Öğretmen adayları KPSS‟nin ilk oturumunda genel yetenek testinde 60 sorudan, genel kültür testinde 60 sorudan ve ikinci oturum olan eğitim bilimleri testinde 80 sorudan sorumludurlar. Öğretmenlik alan bilgisi testi ise 50 sorudan oluşmaktadır. 2019 yılı itibariyle öğretmenlik alan bilgisi test soruları 75‟e çıkarılmıştır. 2013 yılında ÖSYM tarafından öğretmenlik

adaylarına bazı branşlara yönelik olarak ilk defa ÖABT sınavı da uygulanmaya başlanmıştır (WEB12). Öğretmen olarak atanmak için alan sınavına girmek zorunda olan bu branşlar Türkçe, İlköğretim Matematik, Fen Bilimleri/Fen ve Teknoloji, Sosyal Bilgiler, Türk Dili ve Edebiyatı, Tarih, Coğrafya, Matematik (Lise), Fizik, Kimya, Biyoloji, Din Kültürü ve Ahlak Bilgisi, Yabancı Dil (Almanca, İngilizce), Rehber Öğretmen, Sınıf Öğretmenliği, Okul Öncesi Öğretmenliği olarak belirlenmiştir. Bu branşlara 2019 yılında İmam Hatip Meslek Dersleri Öğretmenliği ve Beden Eğitimi Öğretmenliği eklenmiştir ve ilk defa bu yıl alan sınavına tabii tutulacaklardır.

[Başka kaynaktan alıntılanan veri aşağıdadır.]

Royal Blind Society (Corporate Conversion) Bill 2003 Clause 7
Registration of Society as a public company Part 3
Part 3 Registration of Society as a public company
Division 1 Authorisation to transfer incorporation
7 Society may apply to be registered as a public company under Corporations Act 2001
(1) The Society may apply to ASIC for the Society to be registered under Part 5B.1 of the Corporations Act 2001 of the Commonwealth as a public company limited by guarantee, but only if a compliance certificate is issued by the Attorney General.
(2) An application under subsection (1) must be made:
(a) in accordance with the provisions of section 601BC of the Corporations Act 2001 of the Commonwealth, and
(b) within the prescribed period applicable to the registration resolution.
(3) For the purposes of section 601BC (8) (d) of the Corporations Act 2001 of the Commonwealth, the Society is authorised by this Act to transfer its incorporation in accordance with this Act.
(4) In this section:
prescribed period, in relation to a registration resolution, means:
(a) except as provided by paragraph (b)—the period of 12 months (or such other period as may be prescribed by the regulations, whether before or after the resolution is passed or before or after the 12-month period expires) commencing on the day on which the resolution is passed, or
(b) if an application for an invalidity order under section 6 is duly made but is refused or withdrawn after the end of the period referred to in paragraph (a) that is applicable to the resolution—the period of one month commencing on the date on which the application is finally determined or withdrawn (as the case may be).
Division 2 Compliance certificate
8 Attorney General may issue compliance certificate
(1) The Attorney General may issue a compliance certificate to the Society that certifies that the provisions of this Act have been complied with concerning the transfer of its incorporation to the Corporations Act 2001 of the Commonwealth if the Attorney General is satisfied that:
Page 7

Öğretmen adayları; 2001 yılından bu yana kapsam geçerliği, öğretmen yeterliklerini ölçüp ölçemediği, güvenilir olup olmaması gibi pek çok konuda üzerinde tartışmalar yapılan KPSS ile öğretmen olarak atanmaktadırlar (Önal, 2011).

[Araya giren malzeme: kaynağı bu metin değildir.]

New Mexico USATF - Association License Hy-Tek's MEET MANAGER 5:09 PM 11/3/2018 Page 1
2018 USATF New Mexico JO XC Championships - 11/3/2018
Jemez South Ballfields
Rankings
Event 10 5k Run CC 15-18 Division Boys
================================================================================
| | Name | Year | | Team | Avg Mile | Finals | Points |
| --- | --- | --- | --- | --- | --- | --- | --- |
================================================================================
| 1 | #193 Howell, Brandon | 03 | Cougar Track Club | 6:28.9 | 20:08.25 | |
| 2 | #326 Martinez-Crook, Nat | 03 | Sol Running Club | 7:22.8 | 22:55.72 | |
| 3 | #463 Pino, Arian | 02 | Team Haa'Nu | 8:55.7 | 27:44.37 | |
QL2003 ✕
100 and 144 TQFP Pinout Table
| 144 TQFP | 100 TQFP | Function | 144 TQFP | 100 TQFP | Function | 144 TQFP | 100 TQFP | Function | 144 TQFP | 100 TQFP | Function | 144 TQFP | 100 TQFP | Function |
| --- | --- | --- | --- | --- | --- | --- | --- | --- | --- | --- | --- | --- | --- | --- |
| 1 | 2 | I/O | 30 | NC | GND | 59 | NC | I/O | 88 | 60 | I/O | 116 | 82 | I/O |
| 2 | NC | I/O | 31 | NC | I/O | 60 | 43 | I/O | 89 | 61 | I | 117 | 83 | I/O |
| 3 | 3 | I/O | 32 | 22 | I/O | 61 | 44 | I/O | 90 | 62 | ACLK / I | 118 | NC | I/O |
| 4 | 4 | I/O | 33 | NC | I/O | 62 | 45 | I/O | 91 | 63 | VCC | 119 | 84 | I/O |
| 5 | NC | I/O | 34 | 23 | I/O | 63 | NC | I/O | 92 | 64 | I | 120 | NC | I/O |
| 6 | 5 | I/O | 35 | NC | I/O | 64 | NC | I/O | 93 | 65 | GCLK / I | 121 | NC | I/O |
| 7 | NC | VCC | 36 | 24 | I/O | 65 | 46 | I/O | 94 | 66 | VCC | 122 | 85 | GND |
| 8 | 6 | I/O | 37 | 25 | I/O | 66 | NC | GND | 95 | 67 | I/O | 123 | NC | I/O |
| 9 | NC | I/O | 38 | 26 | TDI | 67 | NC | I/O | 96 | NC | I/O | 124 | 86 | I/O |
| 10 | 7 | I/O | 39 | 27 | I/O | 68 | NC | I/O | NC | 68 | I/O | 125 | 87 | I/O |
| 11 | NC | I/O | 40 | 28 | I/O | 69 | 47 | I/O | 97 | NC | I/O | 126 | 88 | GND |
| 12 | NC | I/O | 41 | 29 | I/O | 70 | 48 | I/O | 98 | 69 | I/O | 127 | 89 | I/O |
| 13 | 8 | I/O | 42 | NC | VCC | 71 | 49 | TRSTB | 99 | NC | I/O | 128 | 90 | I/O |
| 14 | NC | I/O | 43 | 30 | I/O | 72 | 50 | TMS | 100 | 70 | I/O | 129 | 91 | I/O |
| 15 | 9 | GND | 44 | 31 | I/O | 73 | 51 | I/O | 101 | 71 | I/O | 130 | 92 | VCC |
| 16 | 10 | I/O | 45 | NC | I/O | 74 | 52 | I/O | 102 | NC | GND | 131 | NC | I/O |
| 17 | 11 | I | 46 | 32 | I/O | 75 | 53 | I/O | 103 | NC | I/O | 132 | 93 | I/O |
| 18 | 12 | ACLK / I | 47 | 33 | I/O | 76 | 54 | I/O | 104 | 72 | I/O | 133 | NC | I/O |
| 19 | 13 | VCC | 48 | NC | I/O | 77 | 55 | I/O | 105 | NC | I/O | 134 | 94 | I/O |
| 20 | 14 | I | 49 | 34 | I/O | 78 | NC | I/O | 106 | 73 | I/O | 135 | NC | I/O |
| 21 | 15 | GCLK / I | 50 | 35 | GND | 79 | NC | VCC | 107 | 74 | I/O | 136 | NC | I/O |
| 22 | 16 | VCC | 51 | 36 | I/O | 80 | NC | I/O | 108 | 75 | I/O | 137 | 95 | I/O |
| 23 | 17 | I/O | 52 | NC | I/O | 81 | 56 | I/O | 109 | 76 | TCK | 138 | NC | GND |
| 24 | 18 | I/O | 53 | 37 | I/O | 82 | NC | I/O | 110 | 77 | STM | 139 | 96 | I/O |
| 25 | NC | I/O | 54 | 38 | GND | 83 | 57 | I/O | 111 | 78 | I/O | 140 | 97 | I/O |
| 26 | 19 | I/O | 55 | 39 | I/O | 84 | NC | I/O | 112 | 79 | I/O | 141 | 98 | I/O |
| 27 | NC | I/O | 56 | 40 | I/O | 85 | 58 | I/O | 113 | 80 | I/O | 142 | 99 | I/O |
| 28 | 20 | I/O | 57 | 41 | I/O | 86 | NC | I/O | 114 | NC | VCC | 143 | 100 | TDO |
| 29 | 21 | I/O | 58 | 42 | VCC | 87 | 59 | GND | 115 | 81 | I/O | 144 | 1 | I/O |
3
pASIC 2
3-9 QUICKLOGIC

Türkiye, öğretmen yetiştirme konusunda yaklaşık 150 yılı aşkın bir deneyime sahip olmasına karşılık bu konuda çeşitli sorunların olduğu açıktır. Bir taraftan bazı alanlarda bir yığılma yaşanırken bazı alanlarda bir açık vardır. Öğretmen yetiştirme konusunda, toplumsal değişmelere bağlı olarak bütün dünyada olduğu gibi Türkiye‟de de sürekli yeni arayışlar söz konusu olmuştur (Şişman, 2012: s. 232).

18

Yıllar itibariyle sosyal bilgiler öğretmenliği anabilim dalı sayısı da artmaktadır. Bu durum anabilim dalının mezun öğrenci sayısını da arttırmaktadır. Anabilim dalı mezunları sosyal bilgiler öğretmeni olmak için bu programa gelmektedir. Devlet kadrolarında sosyal bilgiler öğretmeni istihdamının da kısıtlı olması program öğrencileri için bugün ve gelecekte sıkıntı oluşturmakta ve motivasyon kaybına neden olmaktadır.

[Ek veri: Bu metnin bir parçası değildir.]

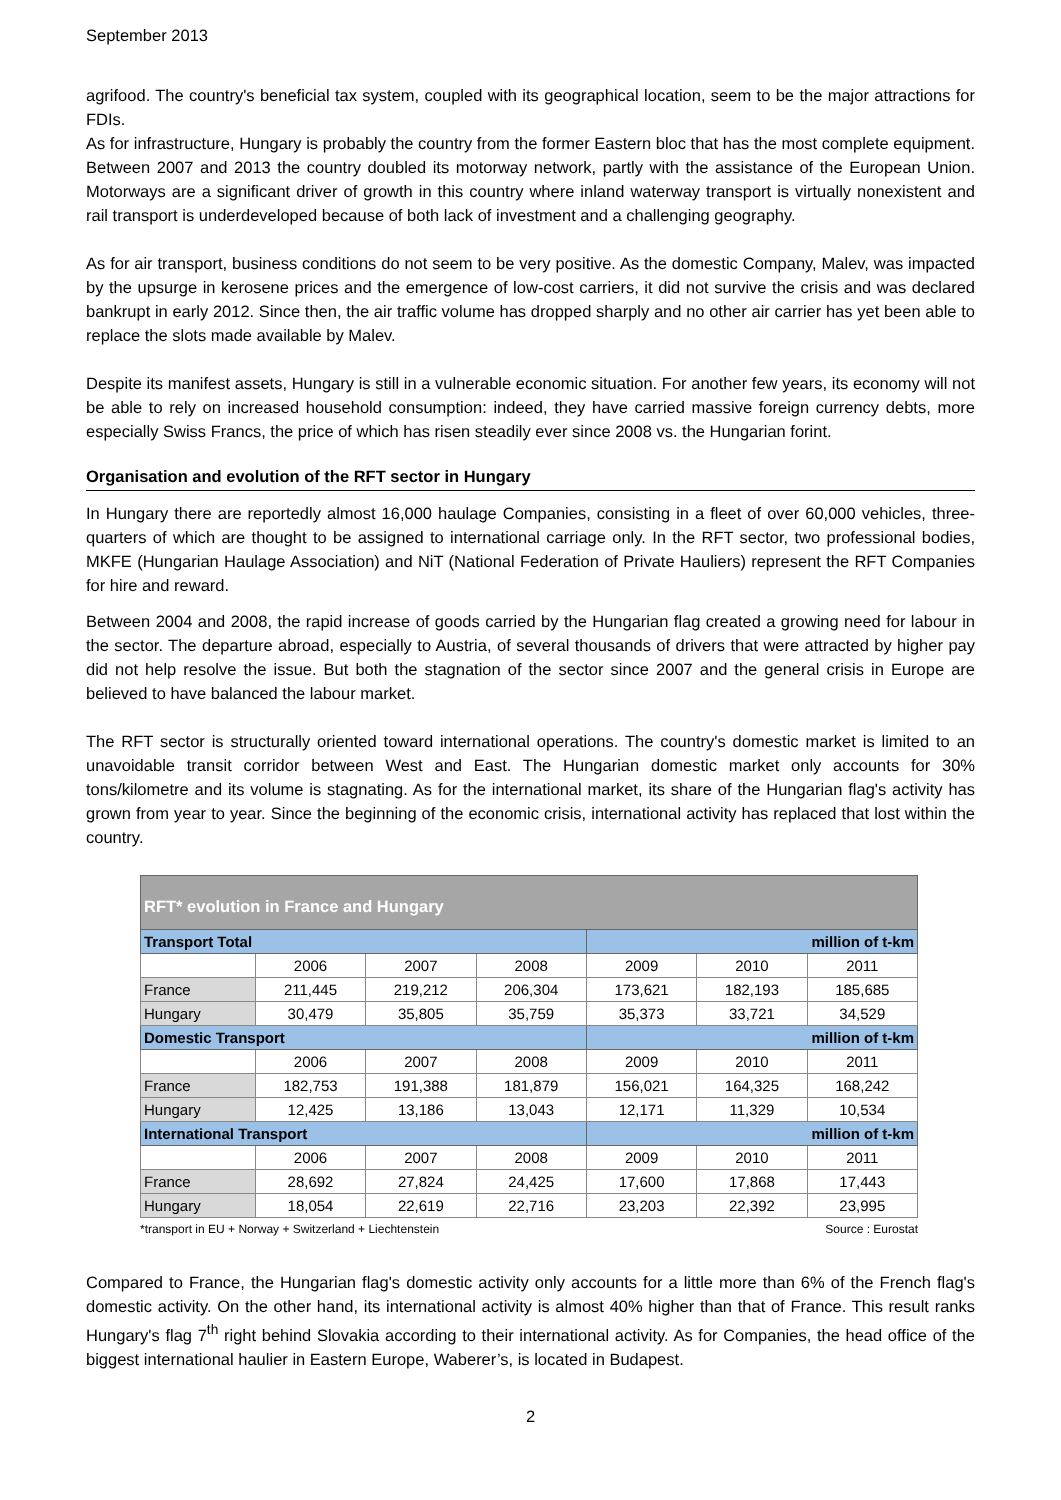September 2013
agrifood. The country's beneficial tax system, coupled with its geographical location, seem to be the major attractions for FDIs.
As for infrastructure, Hungary is probably the country from the former Eastern bloc that has the most complete equipment. Between 2007 and 2013 the country doubled its motorway network, partly with the assistance of the European Union. Motorways are a significant driver of growth in this country where inland waterway transport is virtually nonexistent and rail transport is underdeveloped because of both lack of investment and a challenging geography.
As for air transport, business conditions do not seem to be very positive. As the domestic Company, Malev, was impacted by the upsurge in kerosene prices and the emergence of low-cost carriers, it did not survive the crisis and was declared bankrupt in early 2012. Since then, the air traffic volume has dropped sharply and no other air carrier has yet been able to replace the slots made available by Malev.
Despite its manifest assets, Hungary is still in a vulnerable economic situation. For another few years, its economy will not be able to rely on increased household consumption: indeed, they have carried massive foreign currency debts, more especially Swiss Francs, the price of which has risen steadily ever since 2008 vs. the Hungarian forint.
Organisation and evolution of the RFT sector in Hungary
In Hungary there are reportedly almost 16,000 haulage Companies, consisting in a fleet of over 60,000 vehicles, three-quarters of which are thought to be assigned to international carriage only. In the RFT sector, two professional bodies, MKFE (Hungarian Haulage Association) and NiT (National Federation of Private Hauliers) represent the RFT Companies for hire and reward.
Between 2004 and 2008, the rapid increase of goods carried by the Hungarian flag created a growing need for labour in the sector. The departure abroad, especially to Austria, of several thousands of drivers that were attracted by higher pay did not help resolve the issue. But both the stagnation of the sector since 2007 and the general crisis in Europe are believed to have balanced the labour market.
The RFT sector is structurally oriented toward international operations. The country's domestic market is limited to an unavoidable transit corridor between West and East. The Hungarian domestic market only accounts for 30% tons/kilometre and its volume is stagnating. As for the international market, its share of the Hungarian flag's activity has grown from year to year. Since the beginning of the economic crisis, international activity has replaced that lost within the country.
| RFT* evolution in France and Hungary | | | | | | |
| --- | --- | --- | --- | --- | --- | --- |
| Transport Total | | | | million of t-km | | |
| | 2006 | 2007 | 2008 | 2009 | 2010 | 2011 |
| France | 211,445 | 219,212 | 206,304 | 173,621 | 182,193 | 185,685 |
| Hungary | 30,479 | 35,805 | 35,759 | 35,373 | 33,721 | 34,529 |
| Domestic Transport | | | | million of t-km | | |
| | 2006 | 2007 | 2008 | 2009 | 2010 | 2011 |
| France | 182,753 | 191,388 | 181,879 | 156,021 | 164,325 | 168,242 |
| Hungary | 12,425 | 13,186 | 13,043 | 12,171 | 11,329 | 10,534 |
| International Transport | | | | million of t-km | | |
| | 2006 | 2007 | 2008 | 2009 | 2010 | 2011 |
| France | 28,692 | 27,824 | 24,425 | 17,600 | 17,868 | 17,443 |
| Hungary | 18,054 | 22,619 | 22,716 | 23,203 | 22,392 | 23,995 |
*transport in EU + Norway + Switzerland + Liechtenstein Source : Eurostat
Compared to France, the Hungarian flag's domestic activity only accounts for a little more than 6% of the French flag's domestic activity. On the other hand, its international activity is almost 40% higher than that of France. This result ranks Hungary's flag 7<sup>th</sup> right behind Slovakia according to their international activity. As for Companies, the head office of the biggest international haulier in Eastern Europe, Waberer’s, is located in Budapest.
2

2016 yılı verilerine göre sınava giren aday sayısına göre aday/atama oranı en düşük olan branşlardan birisi de %1.4‟lük oranıyla sosyal bilgiler öğretmenliği programı olmuştur. ÖABT sınavında, sınava giren aday/atama oranı en düşük programların lise branşları olduğu görülürken (tarih öğretmenliği (%0.68), lise matematik öğretmenliği (%1.2), Türk dili ve edebiyatı öğretmenliği (%1.3), coğrafya öğretmenliği (%1.4) 2016 yılında ÖABT sınavına girip 2017 yılında ataması yapılan öğretmen adaylarında ilköğretim ve ortaokul branşları içinde en düşük oran maalesef sosyal bilgiler eğitimi anabilim dalı olmuştur. Bu durum sosyal bilgiler eğitimi anabilim dalından mezun olan adaylarda bir motivasyon kaybı yaratmaktadır. Bu durumun en somut örneği 2013-2017 sosyal bilgiler ÖABT sınavına giren aday sayısında görülmektedir. 2013‟den 2015‟e kadar sürekli artan aday sayısı 2015‟den itibaren düşüş göstermeye başlamıştır. ÖABT sosyal bilgiler sınavına giren aday sayısı 2013 yılında 19.179; 2014 yılında 22.267; 2015 yılında 24.611; 2016 yılında 23.749 ve 2017 yılında 19.677 kişi olmuştur. 2017 yılında 2016 yılı sınavına göre ÖABT sınavına giren aday sayısında 4072 kişi yani %20.7‟lik düşüş yaşanmıştır. 2016 yılında yaklaşık 3800 yeni mezun veren sosyal bilgiler öğretmenliği anabilim dalında bu rakamda göz önüne alındığında bir kısım öğretmen adayının öğretmen olmaktan umudu kestiği anlaşılmaktadır (Tokcan, Tilki, 2018).